#### Exercise inputs ####

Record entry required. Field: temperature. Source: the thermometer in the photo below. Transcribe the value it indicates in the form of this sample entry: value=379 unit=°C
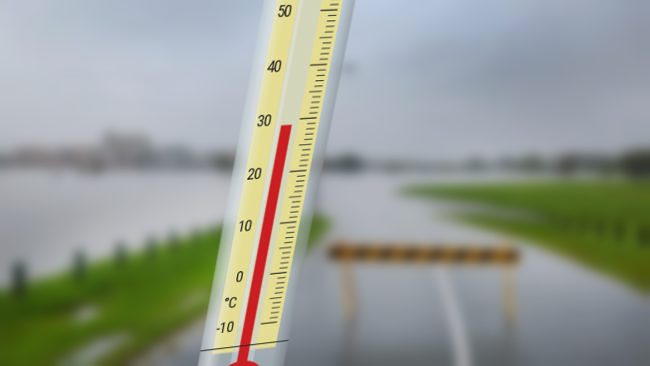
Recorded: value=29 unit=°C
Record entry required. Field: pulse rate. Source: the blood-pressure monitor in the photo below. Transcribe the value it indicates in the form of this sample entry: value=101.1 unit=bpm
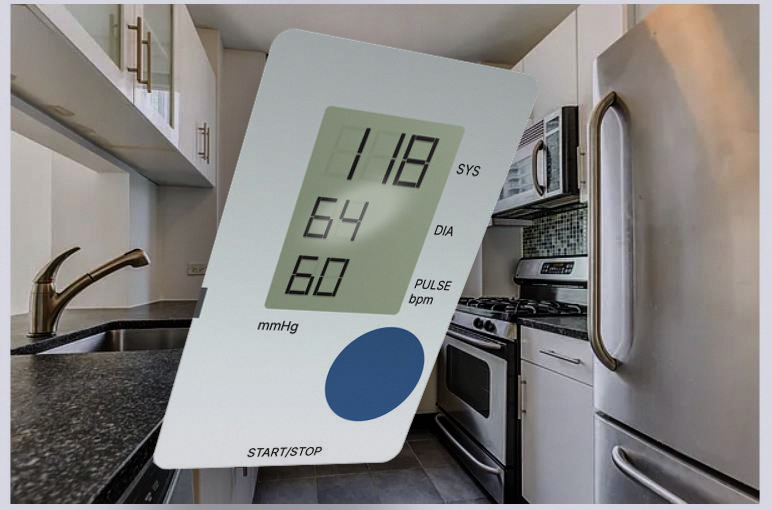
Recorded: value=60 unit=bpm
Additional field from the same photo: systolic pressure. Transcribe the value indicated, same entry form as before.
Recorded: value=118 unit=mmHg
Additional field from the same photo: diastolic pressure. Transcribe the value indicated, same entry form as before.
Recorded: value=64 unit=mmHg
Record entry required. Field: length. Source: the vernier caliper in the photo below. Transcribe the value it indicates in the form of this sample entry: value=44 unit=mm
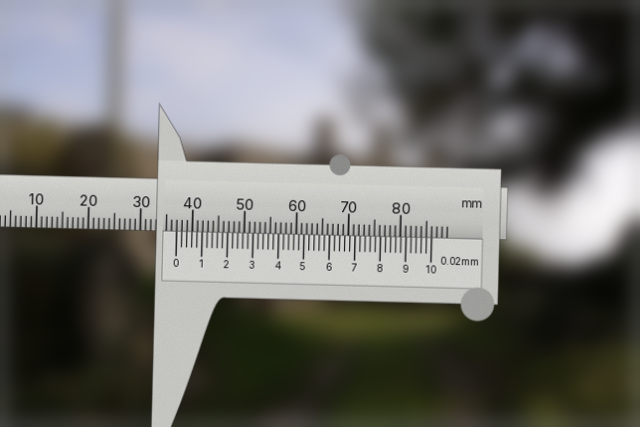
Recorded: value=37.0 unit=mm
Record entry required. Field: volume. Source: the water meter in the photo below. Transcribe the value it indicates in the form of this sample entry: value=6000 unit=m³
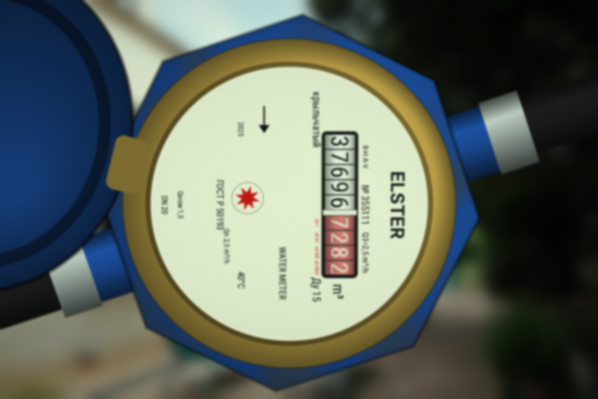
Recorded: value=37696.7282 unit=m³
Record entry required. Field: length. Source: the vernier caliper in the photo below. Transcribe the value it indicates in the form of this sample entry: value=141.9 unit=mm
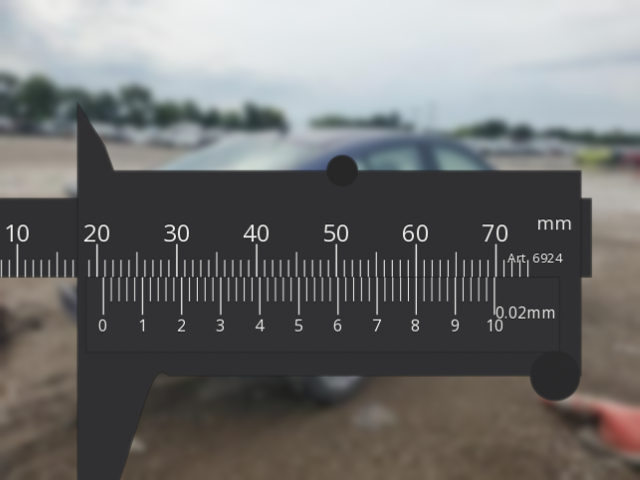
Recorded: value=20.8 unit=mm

####
#### Exercise inputs ####

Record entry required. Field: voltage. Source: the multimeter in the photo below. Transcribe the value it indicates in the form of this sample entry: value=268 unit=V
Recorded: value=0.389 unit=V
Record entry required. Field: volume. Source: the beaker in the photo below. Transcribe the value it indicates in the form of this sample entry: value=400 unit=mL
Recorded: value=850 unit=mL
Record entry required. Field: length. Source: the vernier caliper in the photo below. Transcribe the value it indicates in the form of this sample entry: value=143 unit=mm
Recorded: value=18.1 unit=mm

####

--- What is required ---
Repeat the data between the line holding "Additional field from the same photo: diastolic" and the line holding "Recorded: value=37696.7282 unit=m³", inclusive, substituting "digital caliper" for "vernier caliper" and changing nothing else. Omit the pictures from your answer.

--- Solution to this exercise ---
Additional field from the same photo: diastolic pressure. Transcribe the value indicated, same entry form as before.
Recorded: value=64 unit=mmHg
Record entry required. Field: length. Source: the digital caliper in the photo below. Transcribe the value it indicates in the form of this sample entry: value=44 unit=mm
Recorded: value=37.0 unit=mm
Record entry required. Field: volume. Source: the water meter in the photo below. Transcribe the value it indicates in the form of this sample entry: value=6000 unit=m³
Recorded: value=37696.7282 unit=m³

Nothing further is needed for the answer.